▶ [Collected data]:
_ _ _ _ _ _ _
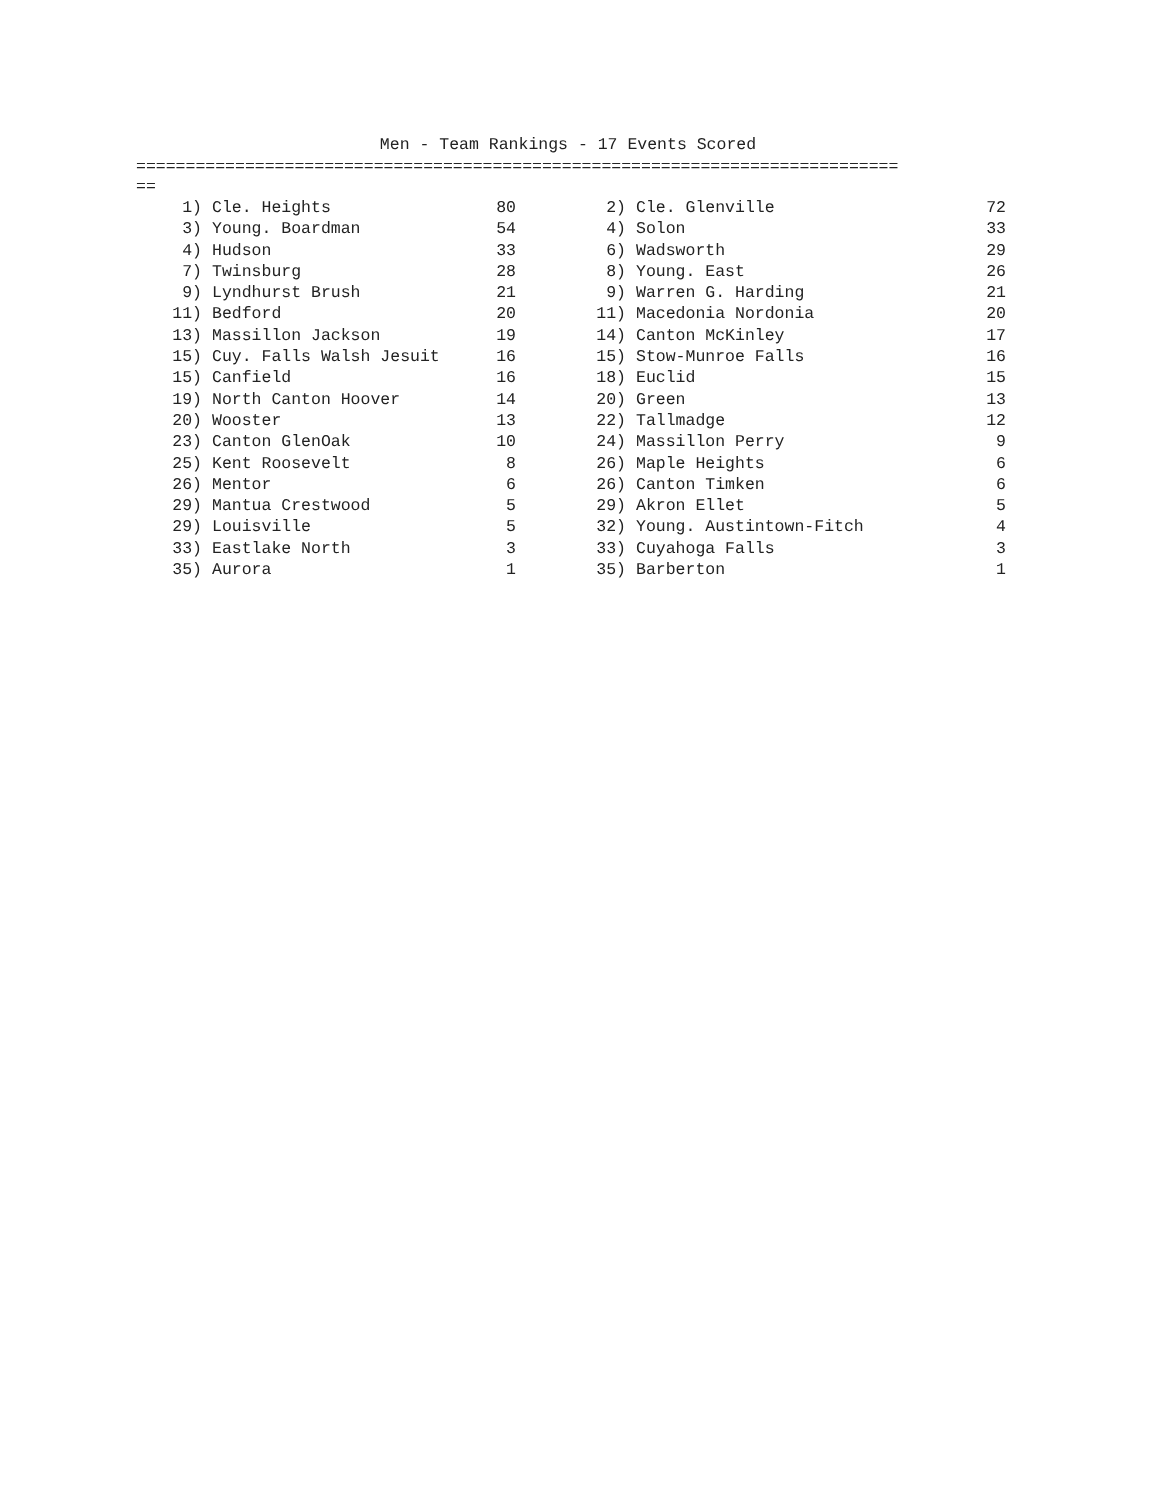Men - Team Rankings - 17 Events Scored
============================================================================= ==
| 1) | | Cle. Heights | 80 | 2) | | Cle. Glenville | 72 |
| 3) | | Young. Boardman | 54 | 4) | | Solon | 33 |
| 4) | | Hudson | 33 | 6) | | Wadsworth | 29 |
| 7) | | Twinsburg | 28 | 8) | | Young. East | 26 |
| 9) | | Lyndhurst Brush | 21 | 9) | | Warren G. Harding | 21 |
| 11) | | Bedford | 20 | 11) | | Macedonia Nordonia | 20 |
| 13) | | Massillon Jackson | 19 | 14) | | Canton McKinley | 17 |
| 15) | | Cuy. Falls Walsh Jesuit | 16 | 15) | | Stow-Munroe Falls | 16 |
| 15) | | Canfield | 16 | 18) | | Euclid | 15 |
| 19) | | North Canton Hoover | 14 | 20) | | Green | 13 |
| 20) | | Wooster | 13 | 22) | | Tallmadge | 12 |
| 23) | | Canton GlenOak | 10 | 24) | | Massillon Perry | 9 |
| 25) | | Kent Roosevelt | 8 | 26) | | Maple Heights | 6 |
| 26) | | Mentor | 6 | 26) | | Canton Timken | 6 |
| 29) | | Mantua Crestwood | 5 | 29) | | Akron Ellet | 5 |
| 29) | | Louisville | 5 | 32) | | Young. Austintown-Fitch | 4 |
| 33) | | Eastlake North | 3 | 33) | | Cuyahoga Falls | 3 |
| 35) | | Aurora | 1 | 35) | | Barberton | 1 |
_ _ _ _ _ _ _
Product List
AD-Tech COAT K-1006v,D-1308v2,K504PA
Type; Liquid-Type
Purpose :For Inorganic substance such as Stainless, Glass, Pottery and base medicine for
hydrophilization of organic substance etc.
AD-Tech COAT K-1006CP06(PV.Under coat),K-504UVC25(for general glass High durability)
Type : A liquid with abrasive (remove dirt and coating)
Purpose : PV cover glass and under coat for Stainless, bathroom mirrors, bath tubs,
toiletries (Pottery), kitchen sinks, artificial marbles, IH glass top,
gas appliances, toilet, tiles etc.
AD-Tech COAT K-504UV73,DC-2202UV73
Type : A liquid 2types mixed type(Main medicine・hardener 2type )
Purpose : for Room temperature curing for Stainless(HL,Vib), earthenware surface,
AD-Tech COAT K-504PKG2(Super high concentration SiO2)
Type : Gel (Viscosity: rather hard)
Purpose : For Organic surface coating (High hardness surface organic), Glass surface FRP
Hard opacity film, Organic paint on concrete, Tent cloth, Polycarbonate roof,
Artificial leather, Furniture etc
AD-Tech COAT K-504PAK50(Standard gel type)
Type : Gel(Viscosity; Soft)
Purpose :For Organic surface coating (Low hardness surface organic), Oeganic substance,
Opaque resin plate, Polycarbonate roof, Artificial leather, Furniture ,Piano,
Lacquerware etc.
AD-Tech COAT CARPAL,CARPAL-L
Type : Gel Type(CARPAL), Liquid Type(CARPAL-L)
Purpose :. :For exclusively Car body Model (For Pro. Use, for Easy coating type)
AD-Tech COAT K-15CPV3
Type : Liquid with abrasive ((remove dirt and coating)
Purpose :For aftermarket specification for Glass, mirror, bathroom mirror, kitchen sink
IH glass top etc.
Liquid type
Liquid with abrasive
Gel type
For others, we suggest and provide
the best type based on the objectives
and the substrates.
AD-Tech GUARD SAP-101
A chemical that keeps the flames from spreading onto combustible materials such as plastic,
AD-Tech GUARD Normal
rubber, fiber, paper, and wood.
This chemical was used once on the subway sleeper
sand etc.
_ _ _ _ _ _ _
▶ [ASSIGNMENT]: Return the lines above that include the string "roof".

▶ [WRITTEN ANSWER]:
Hard opacity film, Organic paint on concrete, Tent cloth, Polycarbonate roof,
Opaque resin plate, Polycarbonate roof, Artificial leather, Furniture ,Piano,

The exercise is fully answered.